普通こういう場面ではもっと堂々とすると思うけれど。
「それに、ライアン王子、あなたに私を追放する権限はないはずです。その権限を持っているのは、国王陛下だけなのではないですか?」
「ああ、通常の場合はそうだ。しかし、陛下が病気などで執務を執行できない場合に限り、代わりに僕が権限を行使することができる」
言われてみたら、そんな決まりがあった気がする。
もっと彼に言いたいことはあった。
しかし、決定事項に逆らうことはできず、アリスは国を出ることになった。
「あぁ、なんでこんなことになったんだろう……」
アリスは王都から馬車に乗って移動した。
そして、町から離れたところで馬車から降ろされた。
ここからは歩いて行けということだ。
アリスは歩いて国境を超えた。
それを見届けると、馬車は去っていった。
「ライアン王子、いったい、どうして……」
ライアン王子とはいい関係を築けていただけに、ショックは大きかった。
きっかけは政略結婚のためだが、アリスはライアン王子のことを愛していたし、彼も愛してくれていると思っていた。

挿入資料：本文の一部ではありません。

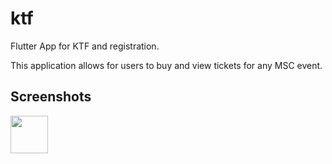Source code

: # ktf

Flutter App for KTF and registration.

This application allows for users to buy and view tickets for any MSC event.

## Screenshots

<img src="https://ibb.co/ynfLQLW" height="60" width="60" >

大きくため息をついていると、うしろから誰かが大きな声でアリスの名を呼んでいることに気付いた。
振り返ると、そこにいたのは馬車に乗ったライアン王子だった。
「おーい、アリス! 待ってくれぇ!」
意味が分からなかった。
どうして、婚約破棄して追放した相手を追ってきているのだろう。
もしかして、何か理由があるのだろうか……。
さっきの婚約破棄と追放には、裏に知られざる理由があるのかもしれない。
「大事な話があるんだ! 聞いてくれ!」
どんどんこちらに近づいてくるライアン王子。
うーん、状況がまったく呑み込めない。
彼の話を聞くべきなのだろうか。
それとも、これは何かの罠なのだろうか。
アリスの三メートル手前で、馬車が止まった。
ライアン王子は馬車から降りようとしている。
それを見てアリスは……、とりあえず全力で逃げた。